A greater sense of disjunction was created for me by the experience of taking the audio tour where key production people comment on and provide background on the design choices which went into the construction of these costumes and props. After all, the only justification for this exhibit occupying space in a Museum of Science, other than because of its crowd appeal, has to do with showcasing the technical skills and industrial design which went into the production. We might think of the audio tour as something like a director's commentary on the film world -- except that I always find it hard to listen to the director's commentary and remain absorbed in the fiction at the same time. In the case of a DVD, they represent different kinds of experiences, different modes of interpretation.

Yet walking through the immersive exhibit space and listening to the audio tour invited us to think about what we see as real (through suspension of disbelief) and constructed (through our behind the scenes perspective). In some cases, the information provided was illuminating, inviting us to look closely at the costumes as personifying different aspects of the character's personalities, or explaining why lifesize models were created for some of the mythological creatures, like the Horntail dragon. But it always competed with the fantasy I was constructing in my head about getting to visit Hogwarts and its grounds. This is not a challenge that faces amusement park designers, for example, who are able to simply allow us to immerse ourselves in an entertaining fantasy without feeling compelled to offer educational background.

The exhibit clearly functioned as a cultural attractor -- creating a shared space for Harry Potter fans to gather and have common experiences. I found myself engaged in conversations with many of the other patrons in ways I would have been reluctant to do at an art museum, say, or at the science museum in its normal mode. We had a common relationship to this fiction and in one way or another, we were fans.

The exhibit also was a cultural activator, giving us some things to do -- get sorted upon entrance (if you are lucky enough to get picked), rip up a mandrake root and watch it squirm, through a quiddich ball through a hoop, and so forth.

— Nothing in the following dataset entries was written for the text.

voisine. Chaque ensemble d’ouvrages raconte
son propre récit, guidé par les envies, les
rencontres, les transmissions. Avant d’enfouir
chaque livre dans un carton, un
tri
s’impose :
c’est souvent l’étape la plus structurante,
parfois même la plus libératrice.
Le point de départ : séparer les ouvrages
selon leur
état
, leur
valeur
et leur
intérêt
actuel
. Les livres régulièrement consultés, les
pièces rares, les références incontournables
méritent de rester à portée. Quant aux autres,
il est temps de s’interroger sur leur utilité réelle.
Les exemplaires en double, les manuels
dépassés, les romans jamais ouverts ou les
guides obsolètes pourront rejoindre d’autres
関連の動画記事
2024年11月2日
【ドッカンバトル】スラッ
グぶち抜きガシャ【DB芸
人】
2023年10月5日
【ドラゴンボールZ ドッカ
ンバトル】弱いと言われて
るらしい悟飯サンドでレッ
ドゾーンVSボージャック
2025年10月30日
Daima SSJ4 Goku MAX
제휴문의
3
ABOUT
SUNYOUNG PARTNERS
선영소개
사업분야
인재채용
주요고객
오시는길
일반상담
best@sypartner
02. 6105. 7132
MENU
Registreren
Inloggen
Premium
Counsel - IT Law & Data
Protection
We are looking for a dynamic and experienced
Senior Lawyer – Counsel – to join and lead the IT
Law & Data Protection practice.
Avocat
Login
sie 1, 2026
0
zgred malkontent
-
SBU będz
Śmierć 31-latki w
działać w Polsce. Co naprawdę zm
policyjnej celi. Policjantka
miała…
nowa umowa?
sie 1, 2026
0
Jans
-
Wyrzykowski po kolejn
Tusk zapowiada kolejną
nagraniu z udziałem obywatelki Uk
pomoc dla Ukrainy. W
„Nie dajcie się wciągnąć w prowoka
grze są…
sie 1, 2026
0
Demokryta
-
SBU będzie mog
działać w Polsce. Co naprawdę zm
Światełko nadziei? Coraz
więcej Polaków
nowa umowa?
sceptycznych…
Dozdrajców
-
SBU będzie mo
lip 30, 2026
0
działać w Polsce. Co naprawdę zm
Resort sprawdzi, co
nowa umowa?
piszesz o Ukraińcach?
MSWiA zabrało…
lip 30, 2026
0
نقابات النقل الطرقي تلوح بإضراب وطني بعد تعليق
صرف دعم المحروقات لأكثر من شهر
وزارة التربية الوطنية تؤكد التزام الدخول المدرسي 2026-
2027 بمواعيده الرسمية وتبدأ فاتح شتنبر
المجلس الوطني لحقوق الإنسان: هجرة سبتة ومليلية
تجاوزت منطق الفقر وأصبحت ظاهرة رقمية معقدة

But many of us came into the museum with our own fantasy investments as well. For example, I strongly identify with the Ravenclaw House and its most famous character, Luna Lovegood. I have been "sorted" through a variety of mechanisms through the years and always end up getting placed in Ravenclaw. Over time, I've discovered many of my closest friends in Harry Potter fandom are also self-identified Ravenclaw, which put us in a minority within the fandom, which veers towards Slytherin (and Snape/Malfoy fans) or Griffyndor (with Harry and friends). Indeed, of the two children being sorted on my tour, both had proclaimed fantasies about being Gryffindor, and were so sorted.

Because of this identification, though, I found myself increasingly annoyed that my house was under-represented in the exhibit -- most blatantly in an area which shows the uniforms of three of the four Quiddich team captains, but makes no mention of the Ravenclaw captain. I suppose even in fantasy you can't be an intellectual and a jock at the same time. :-{ We could accept that Luna is a sufficiently secondary character that she would not necessarily be represented but many of the other secondary characters on the same level of obscurity do find at least token acknowledgement here. The "houses" are so central to fan identifications within the Harry Potter world that it strikes me as odd that one house would be so totally neglected -- except for occassional banners -- and it suggests to me the one major misfire in an otherwise respectfully and lovingly created exhibit.